Die letzte Postkarte von Walter Horwitz

Während Margarethe nach der Scheidung wieder eine Arbeit als Verkäuferin fand, war der einst sehr aktive Walter, der das Harburger Kaufhaus Horwitz An der Lüneburger Straße/Ecke Bremer Straße, leitete, zur Untätigkeit gezwungen. Lebensmüde springt von der Lombardsbrücke in die Alster, wird gerettet. Er heiratete erneut.

Dann, im November 1941 erhält Walter Horwitz ein amtliches Schreiben. Seine Frau Else und er selbst sollen nach Minsk in ein Lager deportiert werden. Am 8. November 1941 schreibt er seine letzte Postkarte an seine Ex-Frau. "Liebe Gretel, in drei Stunden bringen sie das Gepäck fort. Wir wollen stark und tapfer sein." Danach hören die Geschwister nie wieder etwas von ihrem Vater.

Veranstaltungen

Montag, 1. November, 19.30 Uhr, Bücherhalle: Prof. Stefanie Schüler-Springorum vom Institut für Geschichte der deutschen Juden.

Montag, 8. November, 19 Uhr, Harburger Rathaus: "Mit dem Kindertransport ins schwedische Exil - Zeitzeugengespräch mit Peggy Parnass".

Mittwoch, 10. November , 18 Uhr: Gedenkveranstaltung zur Reichspogromnacht 9./10. November 1938. Besucher treffen sich auf dem Jüdischen Friedhof auf dem Schwarzenberg.
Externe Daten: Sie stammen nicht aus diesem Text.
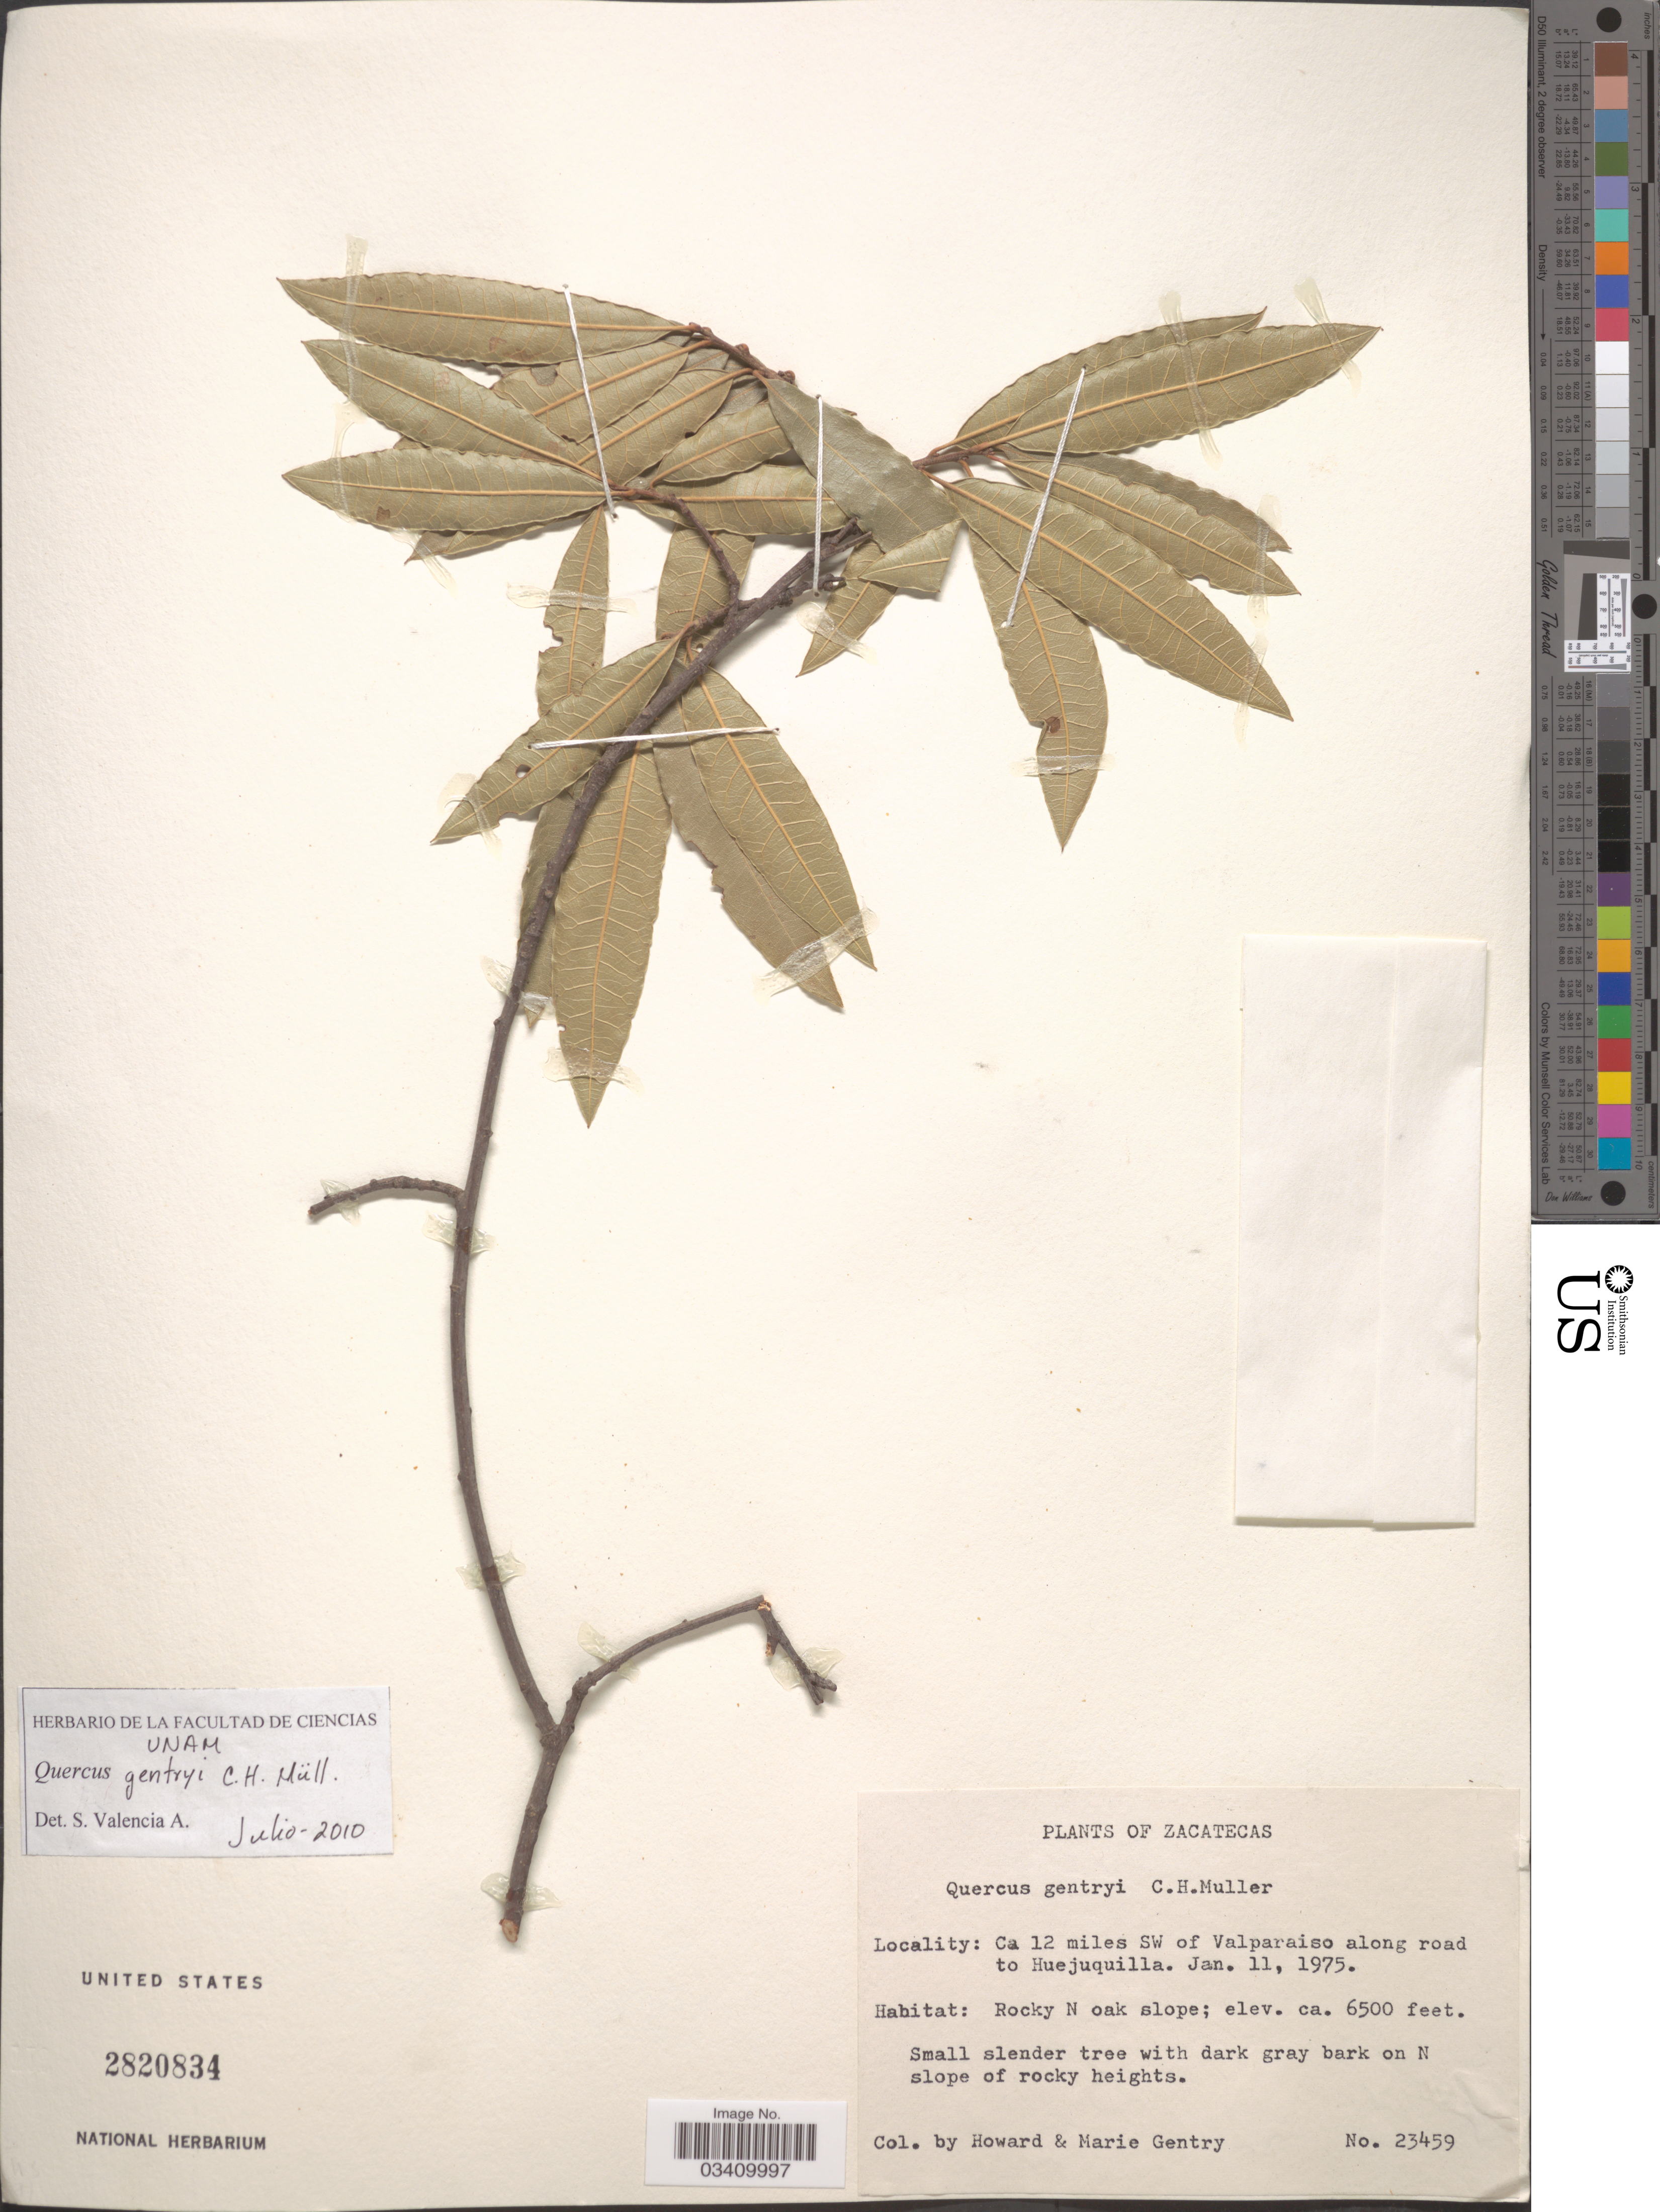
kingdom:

Ab 19 Uhr wird ein Kranz am Mahnmal der ehemaligen Synagoge an der Eißendorfer Straße, Ecke Knoopstraße niedergelegt.

Dienstag, 16. November , 20 Uhr, Bücherhalle: "Aus dem Leben von Eberhard Zamory - Erinnerungen eines Hamburgers an seine Rettung durch den Kindertransport".

Sonnabend, 20. November , 11 Uhr, Bücherhalle: "Stolpersteine für jüdische Kinder in Harburg". Ein Rundgang mit Klaus Möller.

Donnerstag, 25. November , 19 Uhr, Johanniszentrum, Bremer Straße 9: "Kindertransport in eine fremde Welt", Filmvorführung.

Montag, 29. November , 19.30 Uhr, Bücherhalle: "Meine liebe, süße Cilly..." Lesung aus Briefen an die Harburger Kinder Max und Cilly Horwitz im englischen Exil.